Cerebral ischemia–reperfusion (I/R) injury in ischemic penumbra is accountable for poor outcome of ischemic stroke patients receiving recanalization therapy. Compelling evidence previously demonstrated a dual role of autophagy in stroke. This study aimed to understand the traits of autophagy in the ischemic penumbra and the potential mechanism that switches the dual role of autophagy. We found that autophagy induction by rapamycin and lithium carbonate performed before ischemia reduced neurologic deficits and infarction, while autophagy induction after reperfusion had the opposite effect in the male murine middle cerebral artery occlusion/reperfusion (MCAO/R) model, both of which were eliminated in mice lacking autophagy (Atg7^flox/flox; Nestin-Cre). Autophagic flux determination showed that reperfusion led to a blockage of axonal autophagosome retrograde transport in neurons, which then led to autophagic flux damage. Then, we found that I/R induced changes in the protein levels of Sec22b and Ykt6 in neurons, two autophagosome transport-related factors, in which Sec22b significantly increased and Ykt6 significantly decreased. In the absence of exogenous autophagy induction, Sec22b knock-down and Ykt6 overexpression significantly alleviated autophagic flux damage, infarction, and neurologic deficits in neurons or murine exposed to cerebral I/R in an autophagy-dependent manner. Furthermore, Sec22b knock-down and Ykt6 overexpression switched the outcome of rapamycin posttreatment from deterioration to neuroprotection. Thus, Sec22b and Ykt6 play key roles in neuronal autophagic flux, and modest regulation of Sec22b and Ykt6 may help to reverse the failure of targeting autophagy induction to improve the prognosis of ischemic stroke.

SIGNIFICANCE STATEMENT The highly polarized architecture of neurons with neurites presents challenges for material transport, such as autophagosomes, which form at the neurite tip and need to be transported to the cell soma for degradation. Here, we demonstrate that Sec22b and Ykt6 act as autophagosome porters and play an important role in maintaining the integrity of neuronal autophagic flux. Ischemia–reperfusion (I/R)-induced excess Sec22b and loss of Ykt6 in neurons lead to axonal autophagosome retrograde trafficking failure, autophagic flux damage, and finally neuronal injury. Facilitated axonal autophagosome retrograde transport by Sec22b knock-down and Ykt6 overexpression may reduce I/R-induced neuron injury and extend the therapeutic window of pharmacological autophagy induction for neuroprotection.
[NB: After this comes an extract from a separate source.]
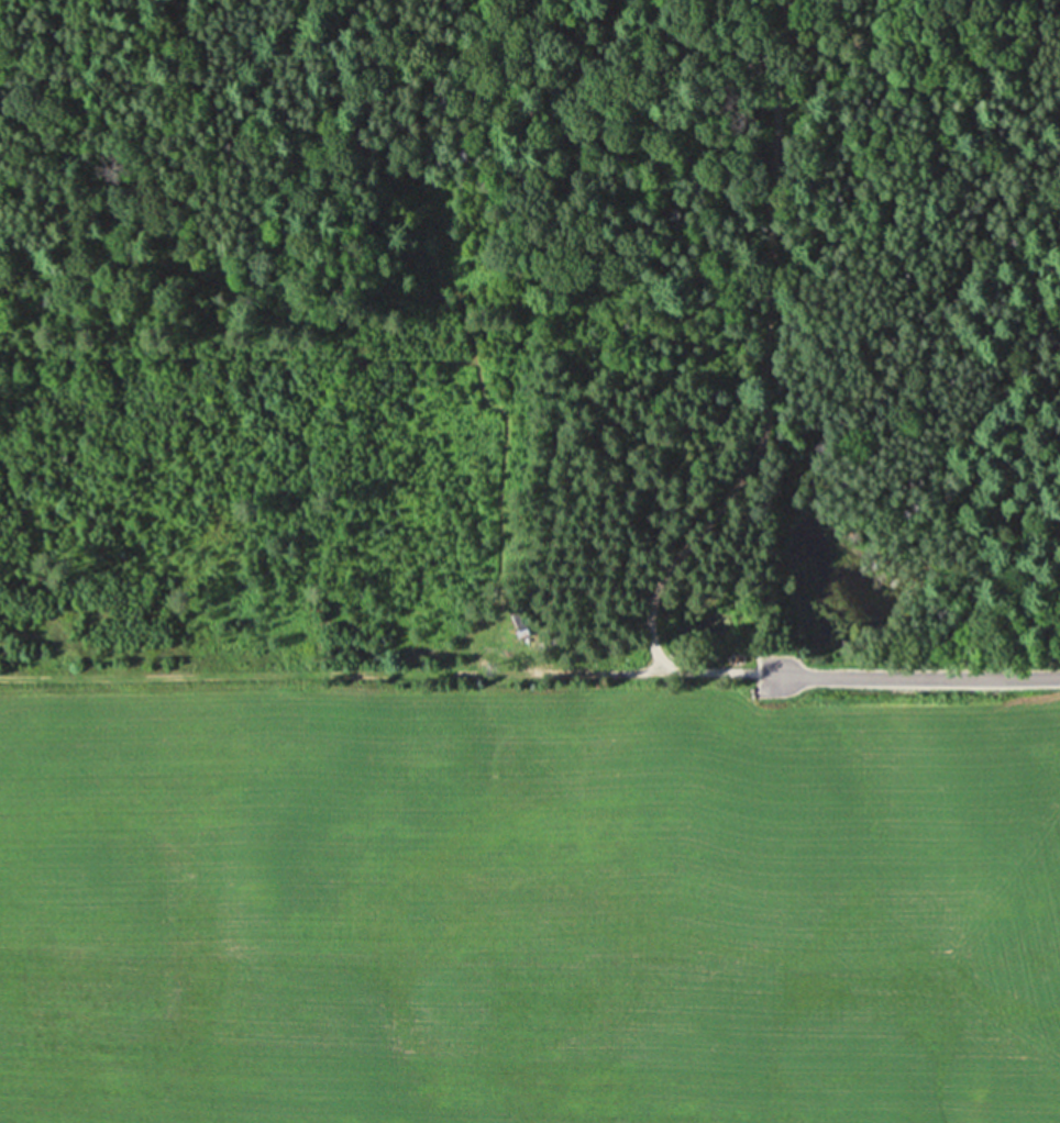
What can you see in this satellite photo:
building: (512, 621)
road: (333, 674)
road: (697, 674)
road: (966, 677)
缺血半影区的脑缺血再灌注 (I/R) 损伤是缺血性卒中患者接受再通治疗后预后不良的原因。令人信服的证据先前证明了自噬在中风中的双重作用。本研究旨在了解缺血半影区自噬的特征以及转换自噬双重作用的潜在机制。我们发现在缺血前通过雷帕霉素和碳酸锂进行的自噬诱导减少了神经功能缺损和梗死，而在雄性小鼠大脑中动脉闭塞/再灌注（MCAO/R）模型中，再灌注后的自噬诱导具有相反的效果，两者均被消除在缺乏自噬的小鼠中（Atg7 ^flox/flox; 巢-Cre)。自噬通量测定表明，再灌注导致神经元中轴突自噬体逆行转运受阻，进而导致自噬通量损伤。然后，我们发现 I/R 诱导神经元中 Sec22b 和 Ykt6 蛋白水平的变化，这两个自噬体转运相关因子，其中 Sec22b 显着增加，Ykt6 显着降低。在没有外源性自噬诱导的情况下，Sec22b 敲低和 Ykt6 过表达显着减轻了以自噬依赖性方式暴露于脑 I/R 的神经元或小鼠的自噬通量损伤、梗塞和神经功能缺损。此外，Sec22b 敲低和 Ykt6 过表达将雷帕霉素后处理的结果从恶化转变为神经保护。因此，Sec22b 和 Ykt6 在神经元自噬通量中起关键作用，

意义声明具有神经突的神经元的高度极化结构对物质运输提出了挑战，例如自噬体，自噬体在神经突尖端形成，需要运输到细胞体进行降解。在这里，我们证明 Sec22b 和 Ykt6 作为自噬体搬运工，在维持神经元自噬通量的完整性方面发挥着重要作用。缺血再灌注 (I/R) 诱导的神经元中过量的 Sec22b 和 Ykt6 的丢失导致轴突自噬体逆行运输失败、自噬通量损伤，最后导致神经元损伤。Sec22b 敲低和 Ykt6 过表达促进轴突自噬体逆行转运可减少 I/R 诱导的神经元损伤并延长药理学自噬诱导神经保护的治疗窗口。